Essentially, growth looks a lot different now than it did even a few years ago.

“Ideally you want your company to grow from both a revenue perspective and user perspective,” says Casey. “But what that looks like now, is not just this up and to the right growth. Instead, companies need a more realistic outlook that accounts for the peaks and valleys of their users’ interest and planning their business around that.” 

And data is the most effective asset to get this broad insight into a company. 

“I’ve always been interested in data,” admits Casey. “There are so many opportunities to get it wrong when you’re trying to build something, and it seems silly to me not to look at all the information that you have available to you, and your data is a fundamental part of that information.” 

Casey has worked for numerous startups over the years, as well as larger enterprises. But what drew them to Thin Air was the opportunity to work with startups again in an ecosystem that was growing rapidly. 

“In Calgary, you still have that newness in technology that existed in Toronto maybe a decade ago,” says Casey. “It’s exciting here, people are building, and that is very enticing to me. I want to be a part of roads that have not been driven down before.” 

It’s an opportunity for Casey to use their expertise to help new founders grow their companies more efficiently. 

“A lot of founders get really wrapped up in their idea of how to solve a problem. But as a third party, we can come in not as tied to the same approach to a value proposition,” explains Casey. “It’s easier for us to look at the data, leverage our expertise and empower founders to make data-driven decisions and ultimately help them understand where to spend their money.” 

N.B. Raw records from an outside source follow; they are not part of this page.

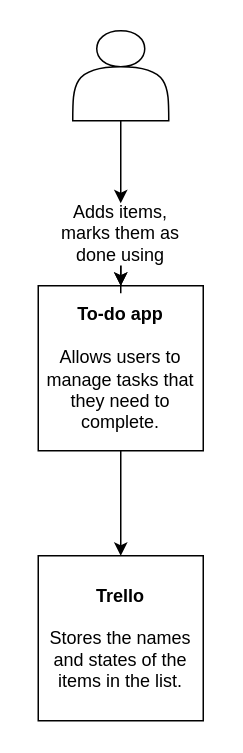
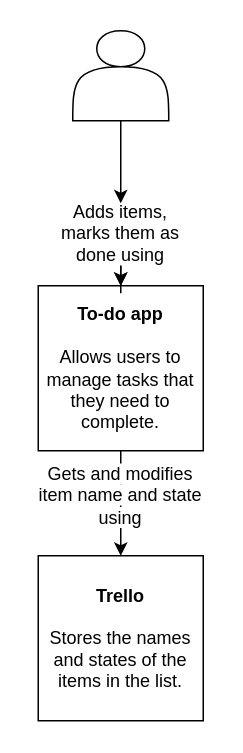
  <mxCell id="0" />
  <mxCell id="1" parent="0" />
  <mxCell id="2" value="&lt;b&gt;To-do app&lt;/b&gt;&lt;br&gt;&lt;br&gt;Allows users to manage tasks that they need to complete." style="whiteSpace=wrap;html=1;aspect=fixed;" vertex="1" parent="1"><mxGeometry x="25" y="190" width="110" height="110" as="geometry" /></mxCell>
  <mxCell id="3" value="" style="shape=actor;whiteSpace=wrap;html=1;" vertex="1" parent="1"><mxGeometry x="48" y="20" width="64" height="60" as="geometry" /></mxCell>
  <mxCell id="4" value="" style="endArrow=classic;html=1;entryX=0.5;entryY=0;entryDx=0;entryDy=0;exitX=0.5;exitY=1;exitDx=0;exitDy=0;" edge="1" parent="1" source="9" target="2"><mxGeometry width="50" height="50" relative="1" as="geometry"><mxPoint x="48" y="180" as="sourcePoint" /><mxPoint x="98" y="130" as="targetPoint" /></mxGeometry></mxCell>
  <mxCell id="5" value="" style="edgeStyle=orthogonalEdgeStyle;rounded=0;orthogonalLoop=1;jettySize=auto;html=1;" edge="1" parent="1" source="9" target="2"><mxGeometry relative="1" as="geometry" /></mxCell>
  <mxCell id="6" value="&lt;b&gt;Trello&lt;/b&gt;&lt;br&gt;&lt;br&gt;Stores the names and states of the items in the list." style="whiteSpace=wrap;html=1;aspect=fixed;" vertex="1" parent="1"><mxGeometry x="25" y="370" width="110" height="110" as="geometry" /></mxCell>
  <mxCell id="7" value="" style="endArrow=classic;html=1;entryX=0.5;entryY=0;entryDx=0;entryDy=0;exitX=0.5;exitY=1;exitDx=0;exitDy=0;" edge="1" parent="1" source="2" target="6"><mxGeometry width="50" height="50" relative="1" as="geometry"><mxPoint x="48" y="270" as="sourcePoint" /><mxPoint x="98" y="220" as="targetPoint" /></mxGeometry></mxCell>
+ <mxCell id="8" value="&lt;span style=&quot;background-color: rgb(255 , 255 , 255)&quot;&gt;Gets and modifies item name and state using&lt;/span&gt;" style="text;html=1;strokeColor=none;fillColor=none;align=center;verticalAlign=middle;whiteSpace=wrap;rounded=0;" vertex="1" parent="1"><mxGeometry x="20" y="310" width="120" height="40" as="geometry" /></mxCell>
  <mxCell id="9" value="&lt;span style=&quot;background-color: rgb(255 , 255 , 255)&quot;&gt;Adds items, marks them as done using&lt;/span&gt;" style="text;html=1;strokeColor=none;fillColor=none;align=center;verticalAlign=middle;whiteSpace=wrap;rounded=0;" vertex="1" parent="1"><mxGeometry x="35" y="135" width="90" height="40" as="geometry" /></mxCell>
  <mxCell id="10" value="" style="endArrow=classic;html=1;entryX=0.5;entryY=0;entryDx=0;entryDy=0;exitX=0.5;exitY=1;exitDx=0;exitDy=0;" edge="1" parent="1" source="3" target="9"><mxGeometry width="50" height="50" relative="1" as="geometry"><mxPoint x="80" y="80" as="sourcePoint" /><mxPoint x="80" y="190" as="targetPoint" /></mxGeometry></mxCell>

And so far, Casey is inspired by the ideas and founders in Calgary, willing to work hard to solve global problems that will change the world. 

“Anything in history we know now to be common sense started out as a new idea,” says Casey. “I don’t believe new ideas are just thrown into the world and immediately accepted. Instead, there’s time, thoughtfulness and effort. True innovation will come from those toiling away at their idea for years. That’s where we’re going to see some of the life changing technologies that will be relevant to us 5 to 10 years from now.”

Curious about Product Growth? Go here

In the meantime, something you may not know about Casey:

“I used to be a film professor. I’ve been coding since I was a kid, but I thought film was cooler. So I’ve had a full professional life before this. I feel very lucky to have had it.”